Quite simple, right? Ok then, now let's interpret the result and see how we can use this object to display our level. In my case i decided to set the default background using CSS to reduce the number of drawImage() calls when painting the level. Now it's time to implement the JavaScript code that will use the Level class:

window.onload = function() 
{
    var canvas = document.getElementById('viewport');
    var c = canvas.getContext('2d');

    var wall = new Image(),
        red = new Image(),
        blue = new Image(),
        level = new Level('levels/map1.gif');

    wall.src = 'images/wall.gif';
    red.src = 'images/red.png';
    blue.src = 'images/blue.png';

    // In our case tiles are 20px by 20px, so we'll need to resize the canvas.
    canvas.width = level.mapData.size.x * 20;
    canvas.height = level.mapData.size.y * 20;      
    
    // Print the map
    for (var y = 0; y < level.mapData.size.y; y++) {
        for (var x = 0; x < level.mapData.size.x; x++) {
            if (level.mapData.data[x][y] !== undefined) {
                switch (level.mapData.data[x][y]) {
                    case Tile.WALL.index:
                        c.drawImage(wall, x * 20, y * 20);
                        break;
                    case Tile.RED.index:
                        c.drawImage(red, (x * 20) - 20, (y * 20) - 20);
                        break;
                    case Tile.BLUE.index:
                        c.drawImage(blue, (x * 20) - 20, (y * 20) - 20);
                        break;
                }
            }
        }
    }           
}

You'll need to put that either in a new JavaScript file or inside a <script> tag.
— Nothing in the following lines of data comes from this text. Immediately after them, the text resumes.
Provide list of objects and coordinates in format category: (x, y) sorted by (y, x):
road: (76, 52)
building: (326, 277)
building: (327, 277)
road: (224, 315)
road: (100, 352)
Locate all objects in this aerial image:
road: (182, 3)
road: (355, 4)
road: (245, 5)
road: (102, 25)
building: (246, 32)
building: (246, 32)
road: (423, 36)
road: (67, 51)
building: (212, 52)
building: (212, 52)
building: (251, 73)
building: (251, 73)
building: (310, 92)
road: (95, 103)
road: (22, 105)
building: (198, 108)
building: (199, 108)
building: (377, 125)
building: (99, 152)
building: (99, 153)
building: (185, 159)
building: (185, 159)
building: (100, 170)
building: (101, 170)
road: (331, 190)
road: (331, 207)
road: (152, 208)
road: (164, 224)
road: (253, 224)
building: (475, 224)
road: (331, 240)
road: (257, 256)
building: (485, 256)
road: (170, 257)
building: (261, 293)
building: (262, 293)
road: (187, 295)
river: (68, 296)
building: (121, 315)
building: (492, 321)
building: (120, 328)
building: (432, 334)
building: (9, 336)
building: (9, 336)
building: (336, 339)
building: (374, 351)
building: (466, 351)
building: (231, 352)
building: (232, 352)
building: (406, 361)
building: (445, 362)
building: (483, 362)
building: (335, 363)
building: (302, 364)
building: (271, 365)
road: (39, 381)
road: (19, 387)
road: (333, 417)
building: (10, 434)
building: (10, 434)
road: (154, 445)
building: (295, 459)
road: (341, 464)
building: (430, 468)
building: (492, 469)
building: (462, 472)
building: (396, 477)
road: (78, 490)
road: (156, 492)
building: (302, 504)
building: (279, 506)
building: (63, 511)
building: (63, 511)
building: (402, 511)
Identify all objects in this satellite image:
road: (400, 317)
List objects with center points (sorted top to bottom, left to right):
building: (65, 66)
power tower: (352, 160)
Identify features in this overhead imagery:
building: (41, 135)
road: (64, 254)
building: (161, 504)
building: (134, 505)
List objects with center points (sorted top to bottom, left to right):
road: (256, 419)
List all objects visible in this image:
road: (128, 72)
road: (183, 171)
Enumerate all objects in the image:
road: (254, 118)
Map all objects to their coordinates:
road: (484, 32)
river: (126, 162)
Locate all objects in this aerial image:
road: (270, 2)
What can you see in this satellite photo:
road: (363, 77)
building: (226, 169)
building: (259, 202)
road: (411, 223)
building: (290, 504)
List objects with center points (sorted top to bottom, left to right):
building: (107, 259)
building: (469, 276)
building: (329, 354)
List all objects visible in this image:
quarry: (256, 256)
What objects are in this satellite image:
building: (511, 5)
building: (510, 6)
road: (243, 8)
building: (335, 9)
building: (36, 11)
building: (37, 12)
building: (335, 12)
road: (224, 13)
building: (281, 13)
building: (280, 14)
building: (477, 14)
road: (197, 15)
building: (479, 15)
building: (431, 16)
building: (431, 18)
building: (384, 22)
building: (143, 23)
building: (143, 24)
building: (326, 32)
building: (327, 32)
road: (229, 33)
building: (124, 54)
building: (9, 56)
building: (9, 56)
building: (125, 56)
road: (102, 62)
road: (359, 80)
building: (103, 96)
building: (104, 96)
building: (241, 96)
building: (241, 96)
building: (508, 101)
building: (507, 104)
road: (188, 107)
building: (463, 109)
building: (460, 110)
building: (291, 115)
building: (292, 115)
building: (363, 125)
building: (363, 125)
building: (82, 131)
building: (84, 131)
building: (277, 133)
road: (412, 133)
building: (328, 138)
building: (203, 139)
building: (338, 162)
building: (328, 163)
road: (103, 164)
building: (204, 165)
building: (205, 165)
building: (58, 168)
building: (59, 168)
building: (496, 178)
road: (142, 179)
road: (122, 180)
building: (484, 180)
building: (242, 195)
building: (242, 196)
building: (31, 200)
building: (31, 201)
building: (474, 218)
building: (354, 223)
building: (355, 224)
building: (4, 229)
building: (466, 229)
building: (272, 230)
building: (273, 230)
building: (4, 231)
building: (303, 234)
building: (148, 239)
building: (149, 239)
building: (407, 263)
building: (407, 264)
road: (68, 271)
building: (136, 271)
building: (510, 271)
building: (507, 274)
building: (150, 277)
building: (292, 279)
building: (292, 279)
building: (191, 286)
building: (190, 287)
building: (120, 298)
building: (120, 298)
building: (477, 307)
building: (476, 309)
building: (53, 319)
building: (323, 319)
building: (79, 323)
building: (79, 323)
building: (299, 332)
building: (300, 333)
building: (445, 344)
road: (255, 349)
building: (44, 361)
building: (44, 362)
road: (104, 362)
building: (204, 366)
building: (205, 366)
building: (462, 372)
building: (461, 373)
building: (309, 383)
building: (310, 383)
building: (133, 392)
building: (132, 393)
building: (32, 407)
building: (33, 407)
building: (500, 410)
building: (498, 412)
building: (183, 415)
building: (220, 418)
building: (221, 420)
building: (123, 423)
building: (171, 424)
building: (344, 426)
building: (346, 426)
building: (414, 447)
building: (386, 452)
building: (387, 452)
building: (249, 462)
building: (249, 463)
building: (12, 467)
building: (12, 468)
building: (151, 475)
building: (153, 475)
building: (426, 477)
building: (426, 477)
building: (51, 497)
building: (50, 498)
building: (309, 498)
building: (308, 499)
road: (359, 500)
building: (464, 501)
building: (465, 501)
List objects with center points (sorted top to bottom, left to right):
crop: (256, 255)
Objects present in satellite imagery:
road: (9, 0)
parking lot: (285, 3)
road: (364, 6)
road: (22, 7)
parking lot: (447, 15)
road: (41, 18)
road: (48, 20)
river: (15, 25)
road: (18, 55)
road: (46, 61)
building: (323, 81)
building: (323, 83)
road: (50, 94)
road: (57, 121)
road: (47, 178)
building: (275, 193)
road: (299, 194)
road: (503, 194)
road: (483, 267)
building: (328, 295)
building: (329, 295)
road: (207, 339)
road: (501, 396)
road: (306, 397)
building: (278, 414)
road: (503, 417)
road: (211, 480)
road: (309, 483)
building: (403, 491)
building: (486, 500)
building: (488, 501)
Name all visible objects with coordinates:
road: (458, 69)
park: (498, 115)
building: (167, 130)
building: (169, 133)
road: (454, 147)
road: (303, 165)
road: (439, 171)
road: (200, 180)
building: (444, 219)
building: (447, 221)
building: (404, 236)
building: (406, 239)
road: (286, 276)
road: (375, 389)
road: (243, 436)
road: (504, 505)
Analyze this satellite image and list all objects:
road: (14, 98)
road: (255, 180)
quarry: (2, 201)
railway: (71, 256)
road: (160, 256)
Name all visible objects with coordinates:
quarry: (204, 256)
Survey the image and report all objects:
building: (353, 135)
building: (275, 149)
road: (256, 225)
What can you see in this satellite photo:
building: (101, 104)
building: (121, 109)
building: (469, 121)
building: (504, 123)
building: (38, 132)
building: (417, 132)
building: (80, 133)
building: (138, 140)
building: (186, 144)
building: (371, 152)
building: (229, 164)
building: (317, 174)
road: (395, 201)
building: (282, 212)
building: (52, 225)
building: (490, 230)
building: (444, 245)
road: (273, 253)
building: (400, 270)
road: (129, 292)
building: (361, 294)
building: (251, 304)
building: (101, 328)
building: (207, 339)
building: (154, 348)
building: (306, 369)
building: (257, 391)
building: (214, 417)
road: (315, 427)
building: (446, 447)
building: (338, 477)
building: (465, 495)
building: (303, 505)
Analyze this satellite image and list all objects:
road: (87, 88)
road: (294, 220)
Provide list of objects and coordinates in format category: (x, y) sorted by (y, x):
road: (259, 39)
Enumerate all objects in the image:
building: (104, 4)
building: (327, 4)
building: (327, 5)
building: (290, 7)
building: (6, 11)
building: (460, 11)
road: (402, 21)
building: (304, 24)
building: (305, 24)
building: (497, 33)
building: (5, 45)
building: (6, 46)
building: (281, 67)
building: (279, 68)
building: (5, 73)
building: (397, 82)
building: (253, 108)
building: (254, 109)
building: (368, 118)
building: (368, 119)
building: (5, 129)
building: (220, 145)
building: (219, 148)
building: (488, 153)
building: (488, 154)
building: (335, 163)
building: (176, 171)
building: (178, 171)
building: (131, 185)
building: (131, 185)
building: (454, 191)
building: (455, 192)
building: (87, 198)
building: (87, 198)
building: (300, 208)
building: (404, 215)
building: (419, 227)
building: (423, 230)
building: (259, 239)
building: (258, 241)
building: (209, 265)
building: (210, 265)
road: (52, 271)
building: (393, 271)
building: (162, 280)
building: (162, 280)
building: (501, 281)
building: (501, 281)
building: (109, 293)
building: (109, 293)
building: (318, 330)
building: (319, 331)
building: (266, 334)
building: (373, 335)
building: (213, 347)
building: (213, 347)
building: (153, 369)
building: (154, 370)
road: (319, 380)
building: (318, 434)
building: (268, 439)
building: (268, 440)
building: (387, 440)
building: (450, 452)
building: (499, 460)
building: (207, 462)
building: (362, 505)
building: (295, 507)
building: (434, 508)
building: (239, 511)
In my case i decided to use a file called game.js:

<!DOCTYPE html>
<html lang="en">
    <head>
        <meta charset="UTF-8" />
        <title>Level Loader</title>
        <script src="levelLoader.js" charset="UTF-8"></script>
        <script src="game.js" charset="UTF-8"></script>
        <style type="text/css">
            canvas#viewport {
                background: black url(images/floor.gif) repeat;
            }
        </style>
    </head>
    <body>
        <canvas id="viewport"></canvas>
    </body>
</html>

As always, the code is available on GitHub.